The early days of the new government's housing policy promised to fill this gap. In its first tranche of funds released, by the end of June 1994, the PHB approved 46 housing projects for the creation of22 835 houses involving R173, 3 million in subsidy payments.

This represented a 62 percent success rate among applicants. Of these, 17 405 were in Durban (76 percent), 2,239 were in Pietermaritzburg (10 percent) and 3,181 (14 percent) were in pre dominantly urban areas. However, the bulk of the subsidies were to be paid out of future budgets, and only 24 percent would come from the 1994/5 budget.

This pace soon slowed down, and by the end of the first trance of payments two years later in 1996, a total of 143 projects for a total of 54,052 subsidies worth R647, 247.713 million had been allocated. A further R54,700,000 for 12 projects had been approved for consolidation subsidies over the same period.

Under the pre-interim arrangements, the executives of each substructure met each week but other than that there was little co-ordination in the system. As a result, the DCC area and the townships remained two separate worlds, especially since the pre-interim arrangements were never intended to last as long as they did. Despite these sustained difficulties, Corbett attests to the surprising fact that government was still working: "The system is functioning, people attend committee meetings, officials do their work, they are attempting to modify their administrative decisions to accommodate the metrol substructure system.

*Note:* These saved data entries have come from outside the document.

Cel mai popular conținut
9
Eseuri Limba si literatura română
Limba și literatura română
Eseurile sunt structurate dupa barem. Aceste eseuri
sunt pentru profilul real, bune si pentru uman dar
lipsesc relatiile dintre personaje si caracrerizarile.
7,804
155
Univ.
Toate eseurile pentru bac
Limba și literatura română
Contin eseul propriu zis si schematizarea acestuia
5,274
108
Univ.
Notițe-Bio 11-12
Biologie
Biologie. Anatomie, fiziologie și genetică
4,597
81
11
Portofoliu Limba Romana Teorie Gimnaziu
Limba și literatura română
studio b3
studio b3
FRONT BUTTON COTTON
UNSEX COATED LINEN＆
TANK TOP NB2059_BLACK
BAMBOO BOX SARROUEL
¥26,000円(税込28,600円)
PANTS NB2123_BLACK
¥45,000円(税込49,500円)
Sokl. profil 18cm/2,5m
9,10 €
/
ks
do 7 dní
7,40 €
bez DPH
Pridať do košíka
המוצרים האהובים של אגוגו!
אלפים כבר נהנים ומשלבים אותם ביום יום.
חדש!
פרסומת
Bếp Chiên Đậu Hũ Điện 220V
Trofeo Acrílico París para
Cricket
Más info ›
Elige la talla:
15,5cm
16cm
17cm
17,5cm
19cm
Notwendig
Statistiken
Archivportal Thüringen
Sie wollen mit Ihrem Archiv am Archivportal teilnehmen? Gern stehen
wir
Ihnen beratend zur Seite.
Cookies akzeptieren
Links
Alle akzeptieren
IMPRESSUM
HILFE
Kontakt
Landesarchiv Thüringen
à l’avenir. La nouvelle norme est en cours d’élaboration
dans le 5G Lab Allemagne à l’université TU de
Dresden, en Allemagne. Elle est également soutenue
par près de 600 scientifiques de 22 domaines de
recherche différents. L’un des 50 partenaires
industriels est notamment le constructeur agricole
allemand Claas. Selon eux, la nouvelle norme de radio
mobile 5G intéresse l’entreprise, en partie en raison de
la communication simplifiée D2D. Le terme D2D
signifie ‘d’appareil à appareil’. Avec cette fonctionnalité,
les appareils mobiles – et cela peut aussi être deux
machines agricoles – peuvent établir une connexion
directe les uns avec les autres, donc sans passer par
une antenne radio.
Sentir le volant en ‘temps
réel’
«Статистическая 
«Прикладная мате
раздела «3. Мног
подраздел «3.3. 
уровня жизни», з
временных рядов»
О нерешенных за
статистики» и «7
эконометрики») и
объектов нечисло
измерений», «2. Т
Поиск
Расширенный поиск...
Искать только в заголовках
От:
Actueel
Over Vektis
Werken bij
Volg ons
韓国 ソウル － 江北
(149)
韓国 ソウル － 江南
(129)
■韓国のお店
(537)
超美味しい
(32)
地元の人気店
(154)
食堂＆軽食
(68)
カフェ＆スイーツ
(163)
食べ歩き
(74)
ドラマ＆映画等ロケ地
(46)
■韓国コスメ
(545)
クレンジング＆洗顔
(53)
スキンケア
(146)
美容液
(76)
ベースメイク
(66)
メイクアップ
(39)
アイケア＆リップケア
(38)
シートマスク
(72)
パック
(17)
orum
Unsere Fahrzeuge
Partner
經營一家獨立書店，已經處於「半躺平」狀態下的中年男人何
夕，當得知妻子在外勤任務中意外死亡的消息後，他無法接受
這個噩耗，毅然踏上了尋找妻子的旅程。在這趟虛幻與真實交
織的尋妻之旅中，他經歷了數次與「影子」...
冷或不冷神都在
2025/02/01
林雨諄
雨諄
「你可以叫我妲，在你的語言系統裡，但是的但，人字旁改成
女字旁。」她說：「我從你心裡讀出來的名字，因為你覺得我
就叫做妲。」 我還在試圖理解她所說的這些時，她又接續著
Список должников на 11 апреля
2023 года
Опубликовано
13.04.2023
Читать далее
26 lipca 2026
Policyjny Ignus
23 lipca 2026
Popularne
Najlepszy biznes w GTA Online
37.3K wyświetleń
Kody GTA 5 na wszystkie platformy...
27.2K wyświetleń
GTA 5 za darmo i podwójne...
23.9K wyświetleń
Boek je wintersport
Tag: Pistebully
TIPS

In concluding, it was precisely throughout the pre-interim period that even as institutional relationships were in their infancy, and as councillors appointed from the non-statutory component were learning on the job, communities were demanding participation and consensus building exercise along with rapid service and infrastructure delivery. One

major structure that held the potential to help un-block development in the DMA was the Durban Functional Region Development Forum (DFR-DF).